* _Text passage_:
________________________

[systemd-devel] [PATCH] core: support Distribute=n to distribute to n workers

Shawn Landden shawn at churchofgit.com
Fri Dec 13 20:23:25 PST 2013


If Distribute=n, turns SO_REUSEPORT on, and spawns
n workers to handling incoming requests.

SO_REUSEPORT sockets on the same port must all be created
by the same uid, therefore using the option allows
other root programs (or programs of the same user
if running in --user mode) to "hijack" this port, even
after systemd reserves it.

We spawn workers at a rate approximentally reverse
exponentially proportianal to the number of incoming connections.
Faster based on the time for new workers to start accept()ing
and their load, or slower if systemd is under load.

________________________

* _Raw data_:
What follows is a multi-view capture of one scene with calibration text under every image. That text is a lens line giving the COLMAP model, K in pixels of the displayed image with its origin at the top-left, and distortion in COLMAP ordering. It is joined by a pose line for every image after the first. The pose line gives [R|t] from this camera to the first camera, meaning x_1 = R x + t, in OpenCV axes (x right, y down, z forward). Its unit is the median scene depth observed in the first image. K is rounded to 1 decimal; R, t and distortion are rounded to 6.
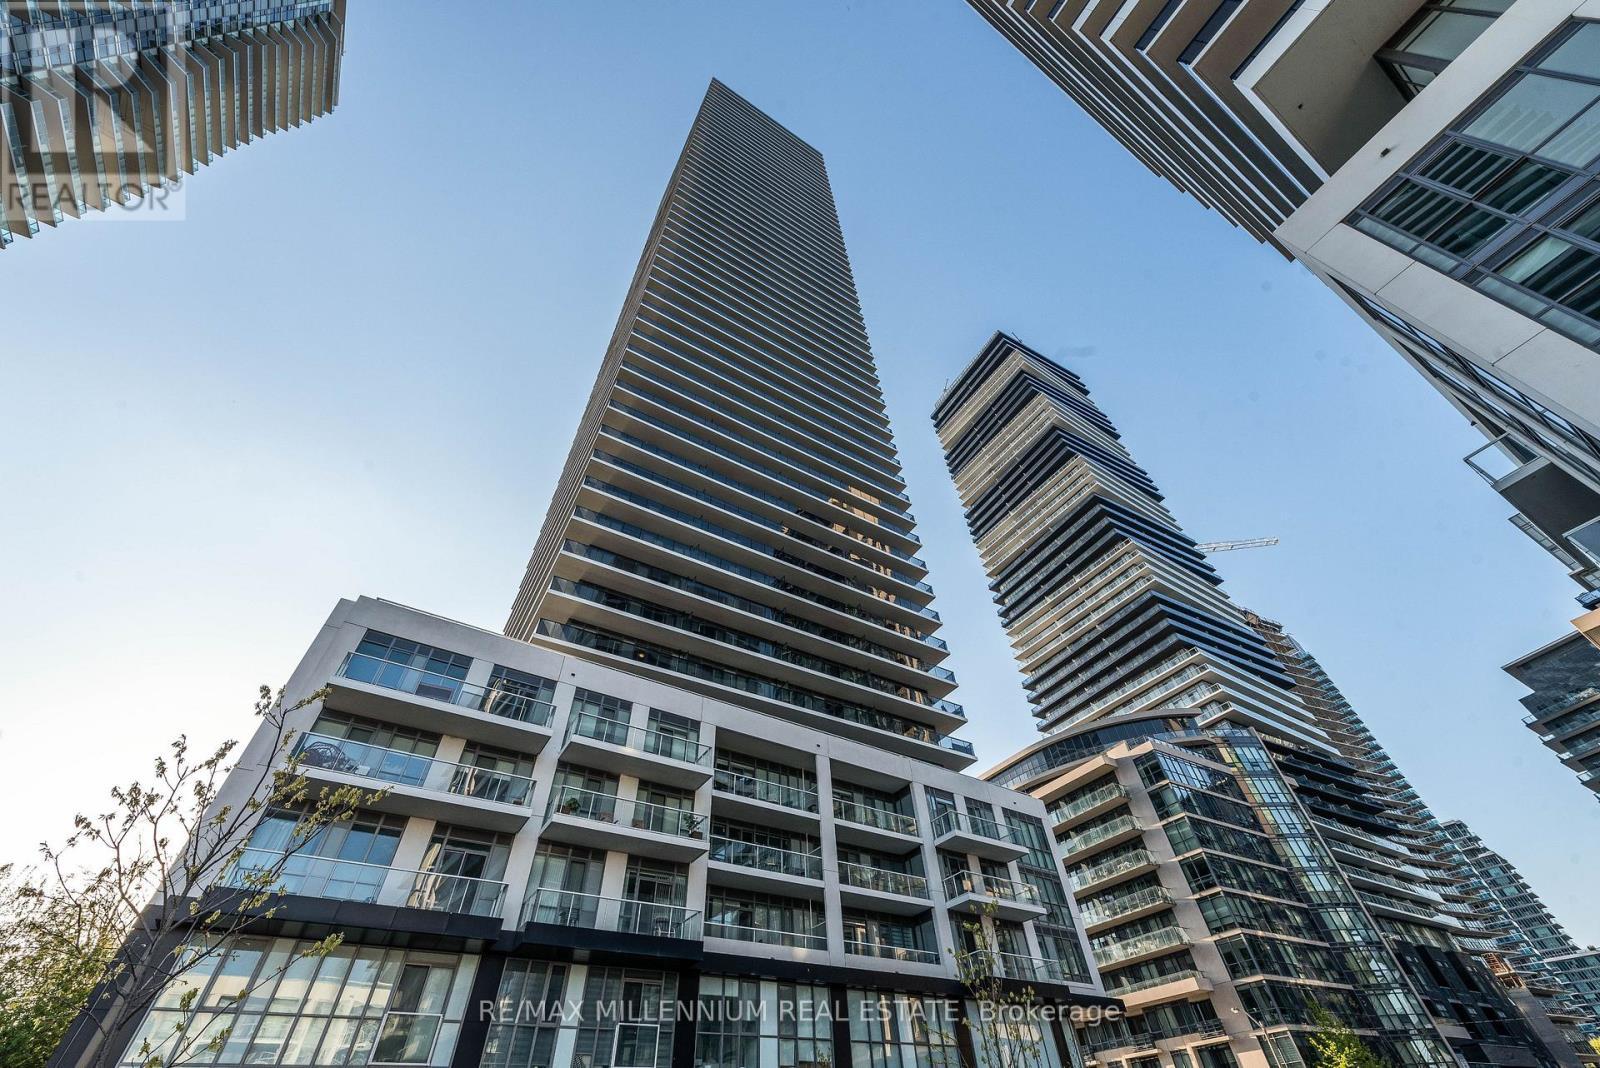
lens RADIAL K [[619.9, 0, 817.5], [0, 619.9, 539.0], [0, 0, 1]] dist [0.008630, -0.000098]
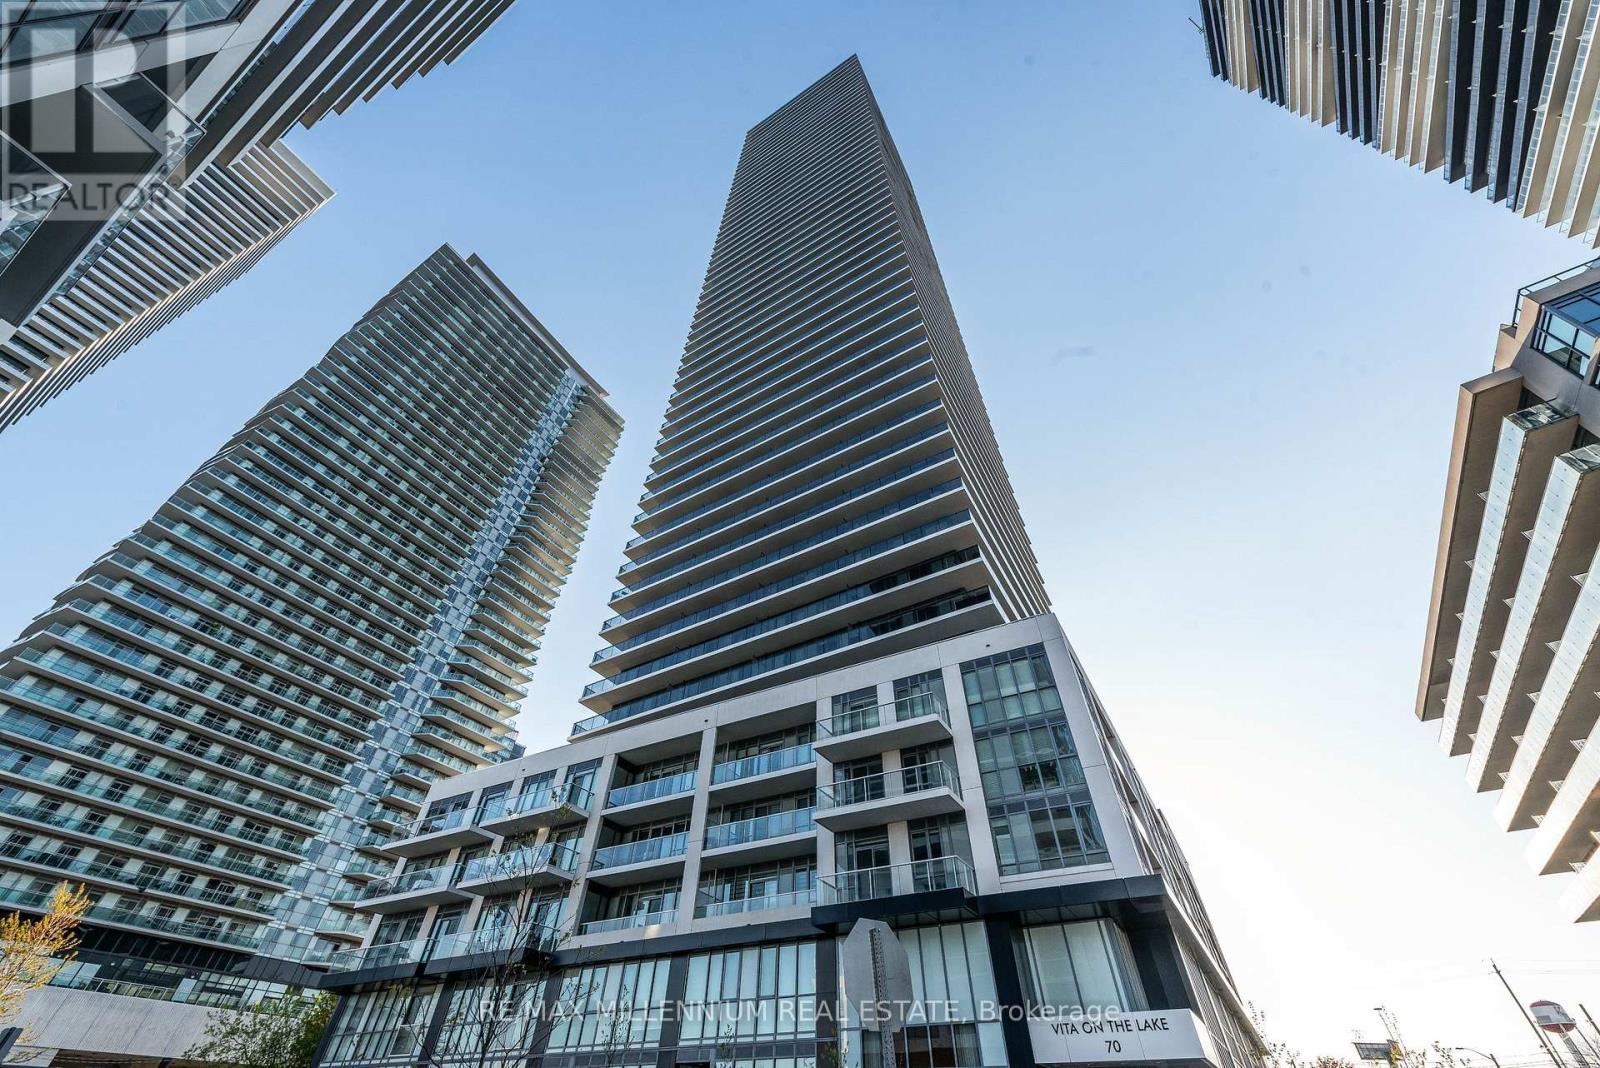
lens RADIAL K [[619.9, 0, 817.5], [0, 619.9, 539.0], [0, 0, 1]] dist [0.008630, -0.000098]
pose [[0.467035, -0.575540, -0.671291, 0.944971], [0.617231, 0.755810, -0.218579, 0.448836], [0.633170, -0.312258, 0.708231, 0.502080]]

________________________

Quote the systemd patch message word for word, starting at the words "Shawn Landden shawn" and ending after "handling incoming requests.". The material shown after the systemd patch message is separate from it.

* _Exercise solution_:
Shawn Landden shawn at churchofgit.com
Fri Dec 13 20:23:25 PST 2013


If Distribute=n, turns SO_REUSEPORT on, and spawns
n workers to handling incoming requests.